Holiday had a difficult life that she made even more painful through her own decisions. While most jazz musicians closed ranks around each other, largely stymying Anslinger’s prosecution/persecution attempts as the chief of the Federal Bureau of Narcotics (a precursor to the DEA), Holiday perversely kept getting involved with the wrong sort of men, who were only too willing to betray her. Her determination to keep singing the searing anti-lynching song “Strange Fruit” further inspired Anslinger’s wrath. Weirdly, Holiday defiantly performed it much more frequently than Suzan-Lori Parks’ screenplay give her credit for. However, Daniels is quite shrewd to hold off showing her characteristically devastating performances until roughly midway through.

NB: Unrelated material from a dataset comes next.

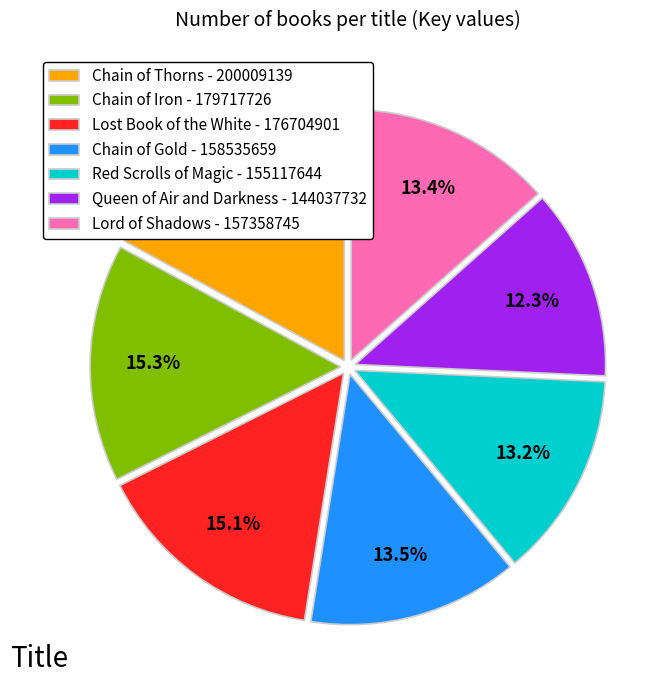

Which category has the biggest portion of the pie?

Chain of Thorns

Essentially, the film starts with Holiday well into her post-Basie fame, periodically flashing-back to scenes from her harrowing early years in Baltimore. We understand why she continues to fall into cycles of abuse, choosing the wrong men over and over. Jimmy Fletcher was recruited to be one of them, but the undercover agent will fall in love with Holiday, even while he builds a case against her. At least when he collars Holiday it is a legitimate bust, but he still regrets it.

Daniels and Parks will please real jazz fans because they also give considerable screen time to her great platonic love, tenor legend Lester “Pres” Young. Tyler James Williams is terrific as Pres, playing him in a more forceful and engaged manner than he is often presented (many thanks for that). Yet, it seems like a lost opportunity not to depict their final bittersweet reunion on the classic
Sound of Jazz broadcast. Instead, US VS leaves them on bad terms.

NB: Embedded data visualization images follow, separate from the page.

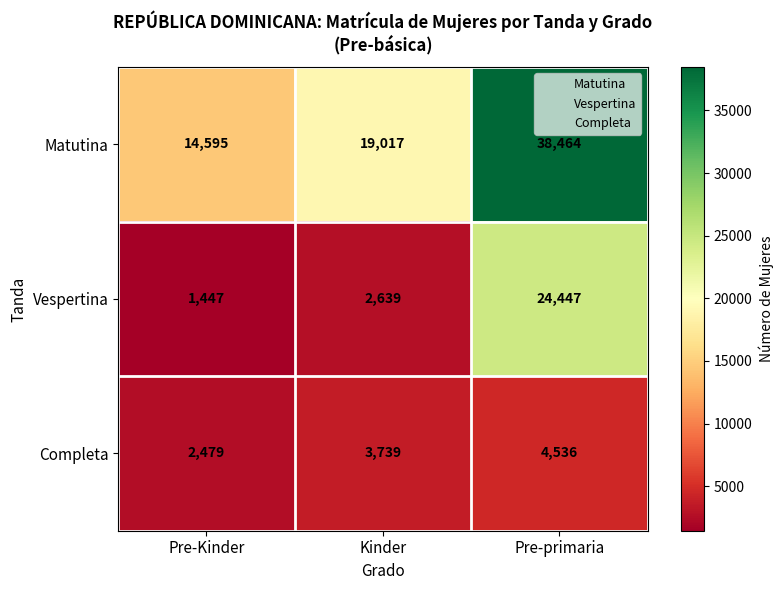

What is the sum of all Matutina values?

72076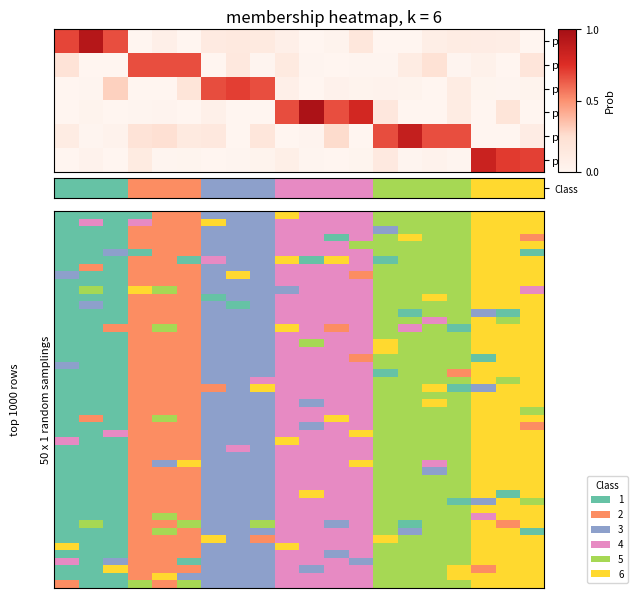

Is the value of 1 at 15 greater than the value of 3 at 8?

No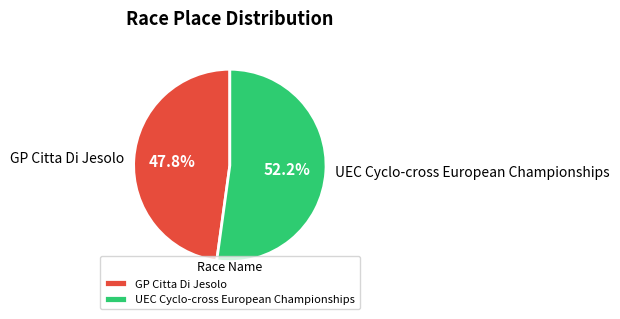

How many slices are in this pie chart?

2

Regardless, Andra Day lives up to the awards hype as Lady Day, especially in her scenes opposite Williams and Trevante Rhodes, who fully conveys the depth and extent of Fletcher’s conflicting angst, guilt, regret, and lust. The natural inflections and intonations of Day’s voice are almost an eerie dead ringer for Holiday’s—so much so older jazz fans might assume it is a deliberate imitation. Dramatically, she gives a raw and fearless performance, on both physical and emotional levels.

Unfortunately, Garrett Hedlund is definitely the weak link of the film. Daniels unambiguously places him in the center of a racist government conspiracy, not without justification. Yet, his Anslinger lacks the subtlety to be a realistically compelling character or the flamboyant scenery chewing to be a memorable villain. He is just too bland and boring.

Of course, the music sounds great. Day perfectly channels Lady Day on favorite standards like “Solitude,” “All of Me,” “I Cried for You,” “T’Ain’t Nobody’s Business,” “God Bless the Child” and of course, “Strange Fruit.” Plus, fans should also look out for Patience Higgins in one of the best sounding unsuccessful saxophone audition you will ever hear. Kris Bowers’ score seems to take more inspiration from Holiday’s late sessions arranged by Ray Ellis rather than her more swinging Basie years, but that fits the fatalistic vibe Daniels intended. (However, the original tune, “Tigress & Tweed” really doesn’t sound era-appropriate.)

Like Clint Eastwood’s
Bird, US VS is often frustrating, because it frankly depicts the demons that plagued a great artist. They both should have lived much longer, leaving behind an even greater body of work. Sadly, that is how it was. Despite a few shortcomings, Daniels’ film does much better by its iconic subject than previous biopics (that shall remain nameless). Recommended for her jazz and crossover fans, The United States vs. Billie Holiday starts streaming today (2/26) on Hulu.